• Task prompt: Nothing below is to be printed except the lines between the line holding "(Ontario de El Mencey Loco x X" and the line holding "Fantasio from the Joy of Livi", inclusive, each exactly as it appears.

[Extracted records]
===============

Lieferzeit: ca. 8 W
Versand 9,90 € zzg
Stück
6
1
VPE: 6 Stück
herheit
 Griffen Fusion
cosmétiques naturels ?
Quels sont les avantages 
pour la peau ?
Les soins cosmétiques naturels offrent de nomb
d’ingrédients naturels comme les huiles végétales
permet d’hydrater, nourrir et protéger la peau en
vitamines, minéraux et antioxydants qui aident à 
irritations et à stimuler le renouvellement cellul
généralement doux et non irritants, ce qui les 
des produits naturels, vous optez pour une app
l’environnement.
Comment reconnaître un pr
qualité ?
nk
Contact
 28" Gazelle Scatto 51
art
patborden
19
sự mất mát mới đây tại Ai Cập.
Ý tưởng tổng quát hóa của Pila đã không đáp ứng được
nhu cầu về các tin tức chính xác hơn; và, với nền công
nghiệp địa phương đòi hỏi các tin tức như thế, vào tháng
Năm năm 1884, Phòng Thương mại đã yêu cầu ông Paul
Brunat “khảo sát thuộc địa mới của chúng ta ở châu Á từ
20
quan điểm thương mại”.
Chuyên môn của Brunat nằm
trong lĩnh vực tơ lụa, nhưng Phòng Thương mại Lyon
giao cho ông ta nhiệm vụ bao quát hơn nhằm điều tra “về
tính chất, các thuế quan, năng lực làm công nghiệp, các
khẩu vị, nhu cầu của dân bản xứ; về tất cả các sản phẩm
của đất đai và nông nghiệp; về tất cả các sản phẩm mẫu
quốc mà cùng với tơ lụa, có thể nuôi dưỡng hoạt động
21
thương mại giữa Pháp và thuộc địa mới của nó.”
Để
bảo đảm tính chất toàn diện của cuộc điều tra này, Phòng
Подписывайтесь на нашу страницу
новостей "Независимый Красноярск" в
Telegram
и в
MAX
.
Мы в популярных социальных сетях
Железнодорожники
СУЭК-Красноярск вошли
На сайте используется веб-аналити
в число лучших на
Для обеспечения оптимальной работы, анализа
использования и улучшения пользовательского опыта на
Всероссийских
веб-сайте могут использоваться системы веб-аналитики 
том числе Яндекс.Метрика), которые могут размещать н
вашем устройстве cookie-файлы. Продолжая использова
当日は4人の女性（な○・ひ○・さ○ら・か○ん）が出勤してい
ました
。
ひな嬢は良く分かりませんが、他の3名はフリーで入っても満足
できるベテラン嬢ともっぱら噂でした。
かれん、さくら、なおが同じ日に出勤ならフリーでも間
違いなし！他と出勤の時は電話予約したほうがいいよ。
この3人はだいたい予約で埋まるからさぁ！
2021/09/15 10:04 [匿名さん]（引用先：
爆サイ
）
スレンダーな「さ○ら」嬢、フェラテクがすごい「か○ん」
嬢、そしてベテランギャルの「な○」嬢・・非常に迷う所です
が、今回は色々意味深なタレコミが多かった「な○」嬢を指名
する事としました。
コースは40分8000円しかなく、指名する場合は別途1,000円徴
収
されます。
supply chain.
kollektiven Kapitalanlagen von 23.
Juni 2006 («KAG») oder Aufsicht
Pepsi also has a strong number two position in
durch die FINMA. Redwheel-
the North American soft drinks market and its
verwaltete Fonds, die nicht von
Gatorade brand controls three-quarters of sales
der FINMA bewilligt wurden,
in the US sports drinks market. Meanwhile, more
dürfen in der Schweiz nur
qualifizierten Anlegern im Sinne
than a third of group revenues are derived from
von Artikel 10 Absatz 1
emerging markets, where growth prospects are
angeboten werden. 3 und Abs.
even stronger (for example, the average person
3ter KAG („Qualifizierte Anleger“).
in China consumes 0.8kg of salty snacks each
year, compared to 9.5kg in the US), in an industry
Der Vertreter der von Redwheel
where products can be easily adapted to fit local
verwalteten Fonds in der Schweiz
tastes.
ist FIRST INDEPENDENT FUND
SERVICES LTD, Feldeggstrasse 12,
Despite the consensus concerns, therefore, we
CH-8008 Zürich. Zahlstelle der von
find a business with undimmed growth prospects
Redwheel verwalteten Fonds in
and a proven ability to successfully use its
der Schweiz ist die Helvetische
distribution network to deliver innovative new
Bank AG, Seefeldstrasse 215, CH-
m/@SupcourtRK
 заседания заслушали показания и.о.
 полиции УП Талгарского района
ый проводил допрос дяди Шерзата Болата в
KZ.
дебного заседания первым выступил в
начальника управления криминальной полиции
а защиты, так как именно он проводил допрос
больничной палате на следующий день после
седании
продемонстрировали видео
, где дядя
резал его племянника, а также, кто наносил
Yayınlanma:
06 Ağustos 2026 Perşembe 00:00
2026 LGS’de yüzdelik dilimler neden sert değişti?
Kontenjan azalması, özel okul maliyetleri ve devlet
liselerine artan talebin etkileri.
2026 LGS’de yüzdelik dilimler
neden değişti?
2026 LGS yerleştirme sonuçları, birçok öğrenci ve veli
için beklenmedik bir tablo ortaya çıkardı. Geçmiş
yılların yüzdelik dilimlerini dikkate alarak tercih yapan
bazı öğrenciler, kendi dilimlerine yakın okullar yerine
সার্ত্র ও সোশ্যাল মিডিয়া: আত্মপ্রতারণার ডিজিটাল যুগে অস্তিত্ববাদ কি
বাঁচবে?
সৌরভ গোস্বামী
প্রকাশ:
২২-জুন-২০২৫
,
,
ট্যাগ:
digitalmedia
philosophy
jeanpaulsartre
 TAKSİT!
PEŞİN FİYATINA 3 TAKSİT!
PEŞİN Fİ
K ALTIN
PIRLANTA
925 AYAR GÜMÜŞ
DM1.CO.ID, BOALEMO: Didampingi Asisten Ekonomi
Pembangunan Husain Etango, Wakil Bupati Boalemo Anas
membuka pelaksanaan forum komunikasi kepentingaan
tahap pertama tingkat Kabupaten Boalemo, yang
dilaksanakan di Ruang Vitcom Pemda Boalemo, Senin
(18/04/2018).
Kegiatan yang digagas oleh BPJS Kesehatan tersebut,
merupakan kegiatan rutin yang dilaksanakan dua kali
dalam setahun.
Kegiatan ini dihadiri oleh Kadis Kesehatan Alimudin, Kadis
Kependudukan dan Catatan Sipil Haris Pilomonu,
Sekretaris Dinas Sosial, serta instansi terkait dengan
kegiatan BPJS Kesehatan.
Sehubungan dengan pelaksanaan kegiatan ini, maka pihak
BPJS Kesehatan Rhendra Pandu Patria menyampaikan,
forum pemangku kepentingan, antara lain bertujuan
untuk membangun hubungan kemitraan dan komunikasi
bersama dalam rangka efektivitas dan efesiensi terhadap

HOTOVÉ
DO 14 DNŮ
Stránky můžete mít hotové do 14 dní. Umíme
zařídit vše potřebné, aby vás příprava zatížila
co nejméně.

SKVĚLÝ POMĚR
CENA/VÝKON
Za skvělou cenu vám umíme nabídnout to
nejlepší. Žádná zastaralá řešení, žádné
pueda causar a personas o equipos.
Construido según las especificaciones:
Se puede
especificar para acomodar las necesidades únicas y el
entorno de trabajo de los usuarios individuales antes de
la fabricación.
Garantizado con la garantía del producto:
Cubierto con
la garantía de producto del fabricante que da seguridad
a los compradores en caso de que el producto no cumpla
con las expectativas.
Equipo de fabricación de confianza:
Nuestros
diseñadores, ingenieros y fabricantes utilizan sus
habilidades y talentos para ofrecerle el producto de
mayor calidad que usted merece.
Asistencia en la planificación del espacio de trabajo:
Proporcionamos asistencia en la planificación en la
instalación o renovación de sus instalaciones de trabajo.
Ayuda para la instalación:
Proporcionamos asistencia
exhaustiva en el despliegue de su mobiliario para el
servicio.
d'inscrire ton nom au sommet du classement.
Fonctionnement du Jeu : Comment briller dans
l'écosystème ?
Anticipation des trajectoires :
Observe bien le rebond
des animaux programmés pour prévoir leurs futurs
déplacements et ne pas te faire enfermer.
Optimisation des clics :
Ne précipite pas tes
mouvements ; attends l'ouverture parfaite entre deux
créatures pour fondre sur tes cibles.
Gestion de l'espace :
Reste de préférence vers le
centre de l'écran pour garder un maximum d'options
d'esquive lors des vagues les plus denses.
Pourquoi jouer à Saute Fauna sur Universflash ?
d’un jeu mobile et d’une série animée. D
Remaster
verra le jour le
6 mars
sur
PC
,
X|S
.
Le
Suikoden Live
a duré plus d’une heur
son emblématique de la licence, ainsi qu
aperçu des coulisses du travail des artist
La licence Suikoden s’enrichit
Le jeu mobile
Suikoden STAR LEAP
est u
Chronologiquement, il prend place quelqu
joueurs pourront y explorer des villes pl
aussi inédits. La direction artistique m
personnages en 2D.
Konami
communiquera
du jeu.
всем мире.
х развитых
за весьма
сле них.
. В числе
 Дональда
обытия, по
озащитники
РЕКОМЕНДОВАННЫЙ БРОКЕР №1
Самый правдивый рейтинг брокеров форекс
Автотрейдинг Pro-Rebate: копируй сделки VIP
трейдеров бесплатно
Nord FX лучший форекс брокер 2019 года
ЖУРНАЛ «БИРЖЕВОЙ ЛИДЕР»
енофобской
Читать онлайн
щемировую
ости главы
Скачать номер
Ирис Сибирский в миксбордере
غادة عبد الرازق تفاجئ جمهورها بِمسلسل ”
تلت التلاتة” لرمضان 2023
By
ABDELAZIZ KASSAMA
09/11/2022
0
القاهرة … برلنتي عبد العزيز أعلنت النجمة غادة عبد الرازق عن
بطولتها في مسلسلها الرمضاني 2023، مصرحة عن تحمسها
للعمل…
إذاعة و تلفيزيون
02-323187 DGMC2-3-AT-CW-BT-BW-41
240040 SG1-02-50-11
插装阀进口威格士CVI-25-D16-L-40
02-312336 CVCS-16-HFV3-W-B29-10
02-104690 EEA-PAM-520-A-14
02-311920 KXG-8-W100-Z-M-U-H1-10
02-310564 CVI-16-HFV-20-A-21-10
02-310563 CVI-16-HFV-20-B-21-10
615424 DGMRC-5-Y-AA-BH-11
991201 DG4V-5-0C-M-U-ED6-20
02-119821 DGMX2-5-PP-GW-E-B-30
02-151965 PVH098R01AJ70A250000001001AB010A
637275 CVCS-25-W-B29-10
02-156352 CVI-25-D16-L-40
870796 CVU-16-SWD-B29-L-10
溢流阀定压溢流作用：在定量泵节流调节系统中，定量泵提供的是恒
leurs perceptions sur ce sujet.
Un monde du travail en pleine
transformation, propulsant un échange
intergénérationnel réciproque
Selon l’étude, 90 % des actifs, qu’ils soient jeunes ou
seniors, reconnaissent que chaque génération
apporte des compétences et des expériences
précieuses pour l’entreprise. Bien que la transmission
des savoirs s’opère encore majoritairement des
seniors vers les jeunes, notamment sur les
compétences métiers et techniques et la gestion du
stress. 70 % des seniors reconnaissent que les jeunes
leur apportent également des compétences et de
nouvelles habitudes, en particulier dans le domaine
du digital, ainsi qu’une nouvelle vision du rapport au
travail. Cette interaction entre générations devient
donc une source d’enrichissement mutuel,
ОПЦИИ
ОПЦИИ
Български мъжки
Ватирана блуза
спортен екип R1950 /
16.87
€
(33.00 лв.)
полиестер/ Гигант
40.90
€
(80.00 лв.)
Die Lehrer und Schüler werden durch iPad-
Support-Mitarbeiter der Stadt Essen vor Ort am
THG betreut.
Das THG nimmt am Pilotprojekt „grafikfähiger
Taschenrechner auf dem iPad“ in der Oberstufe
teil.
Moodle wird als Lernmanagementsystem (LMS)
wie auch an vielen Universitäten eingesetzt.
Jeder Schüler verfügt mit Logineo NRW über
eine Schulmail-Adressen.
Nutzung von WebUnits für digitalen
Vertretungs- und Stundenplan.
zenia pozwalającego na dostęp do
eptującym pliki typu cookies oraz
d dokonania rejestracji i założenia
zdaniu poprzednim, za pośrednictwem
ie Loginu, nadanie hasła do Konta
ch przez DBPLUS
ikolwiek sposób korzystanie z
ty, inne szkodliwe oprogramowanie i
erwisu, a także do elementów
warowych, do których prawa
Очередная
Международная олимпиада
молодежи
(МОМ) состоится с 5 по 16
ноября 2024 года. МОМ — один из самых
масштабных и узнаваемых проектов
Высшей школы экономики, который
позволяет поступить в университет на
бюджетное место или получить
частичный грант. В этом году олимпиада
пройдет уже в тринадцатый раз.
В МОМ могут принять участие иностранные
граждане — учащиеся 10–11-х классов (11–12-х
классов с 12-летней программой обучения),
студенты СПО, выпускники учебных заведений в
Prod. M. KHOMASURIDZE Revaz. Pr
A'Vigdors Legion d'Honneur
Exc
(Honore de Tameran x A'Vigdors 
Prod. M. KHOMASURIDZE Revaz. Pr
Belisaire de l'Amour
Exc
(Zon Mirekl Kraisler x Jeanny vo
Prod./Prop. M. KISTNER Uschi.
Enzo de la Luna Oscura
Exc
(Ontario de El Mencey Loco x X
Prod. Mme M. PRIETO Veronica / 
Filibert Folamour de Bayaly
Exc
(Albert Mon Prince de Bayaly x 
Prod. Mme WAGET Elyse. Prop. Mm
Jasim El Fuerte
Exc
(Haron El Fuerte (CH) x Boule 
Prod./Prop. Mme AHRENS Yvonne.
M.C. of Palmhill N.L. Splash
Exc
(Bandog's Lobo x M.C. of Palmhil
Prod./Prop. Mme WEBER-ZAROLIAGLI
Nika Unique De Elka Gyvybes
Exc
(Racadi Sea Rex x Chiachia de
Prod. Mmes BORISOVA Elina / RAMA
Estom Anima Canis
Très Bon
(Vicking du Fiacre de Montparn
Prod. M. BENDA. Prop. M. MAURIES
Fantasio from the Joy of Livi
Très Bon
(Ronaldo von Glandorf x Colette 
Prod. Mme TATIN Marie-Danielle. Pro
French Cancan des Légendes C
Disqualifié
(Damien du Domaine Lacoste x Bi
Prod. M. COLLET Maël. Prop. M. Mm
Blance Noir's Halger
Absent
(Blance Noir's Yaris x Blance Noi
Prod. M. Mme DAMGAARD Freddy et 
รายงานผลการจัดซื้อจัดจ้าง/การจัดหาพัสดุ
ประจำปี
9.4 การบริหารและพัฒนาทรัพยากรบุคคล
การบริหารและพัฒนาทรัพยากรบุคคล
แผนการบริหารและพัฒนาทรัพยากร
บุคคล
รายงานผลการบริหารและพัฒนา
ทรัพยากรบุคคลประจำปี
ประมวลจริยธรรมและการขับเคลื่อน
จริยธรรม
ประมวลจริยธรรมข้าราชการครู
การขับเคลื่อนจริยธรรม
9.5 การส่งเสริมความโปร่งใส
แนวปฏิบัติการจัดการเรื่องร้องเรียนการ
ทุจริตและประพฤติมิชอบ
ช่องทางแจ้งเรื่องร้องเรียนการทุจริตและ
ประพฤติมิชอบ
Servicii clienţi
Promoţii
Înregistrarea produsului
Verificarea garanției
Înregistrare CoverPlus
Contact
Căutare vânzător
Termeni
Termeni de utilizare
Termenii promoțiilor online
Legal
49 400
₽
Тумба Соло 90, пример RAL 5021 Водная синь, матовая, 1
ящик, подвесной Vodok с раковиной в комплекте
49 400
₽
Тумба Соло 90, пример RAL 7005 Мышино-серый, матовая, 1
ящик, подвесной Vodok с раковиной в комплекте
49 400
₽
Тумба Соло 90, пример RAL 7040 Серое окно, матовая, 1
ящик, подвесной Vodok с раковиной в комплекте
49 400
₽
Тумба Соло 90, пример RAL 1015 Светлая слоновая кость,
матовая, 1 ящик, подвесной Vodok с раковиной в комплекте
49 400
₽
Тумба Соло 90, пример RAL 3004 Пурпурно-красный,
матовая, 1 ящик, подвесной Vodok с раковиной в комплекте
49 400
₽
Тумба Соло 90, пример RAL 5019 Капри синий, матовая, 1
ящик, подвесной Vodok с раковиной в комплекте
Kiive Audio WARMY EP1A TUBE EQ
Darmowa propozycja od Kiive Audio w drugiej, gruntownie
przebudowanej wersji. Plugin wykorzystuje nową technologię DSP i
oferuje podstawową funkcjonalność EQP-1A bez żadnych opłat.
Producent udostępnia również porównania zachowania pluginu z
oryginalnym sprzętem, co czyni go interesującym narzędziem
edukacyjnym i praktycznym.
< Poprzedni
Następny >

===============

• Answer for the task:
(Ontario de El Mencey Loco x X
Prod. Mme M. PRIETO Veronica / 
Filibert Folamour de Bayaly
Exc
(Albert Mon Prince de Bayaly x 
Prod. Mme WAGET Elyse. Prop. Mm
Jasim El Fuerte
Exc
(Haron El Fuerte (CH) x Boule 
Prod./Prop. Mme AHRENS Yvonne.
M.C. of Palmhill N.L. Splash
Exc
(Bandog's Lobo x M.C. of Palmhil
Prod./Prop. Mme WEBER-ZAROLIAGLI
Nika Unique De Elka Gyvybes
Exc
(Racadi Sea Rex x Chiachia de
Prod. Mmes BORISOVA Elina / RAMA
Estom Anima Canis
Très Bon
(Vicking du Fiacre de Montparn
Prod. M. BENDA. Prop. M. MAURIES
Fantasio from the Joy of Livi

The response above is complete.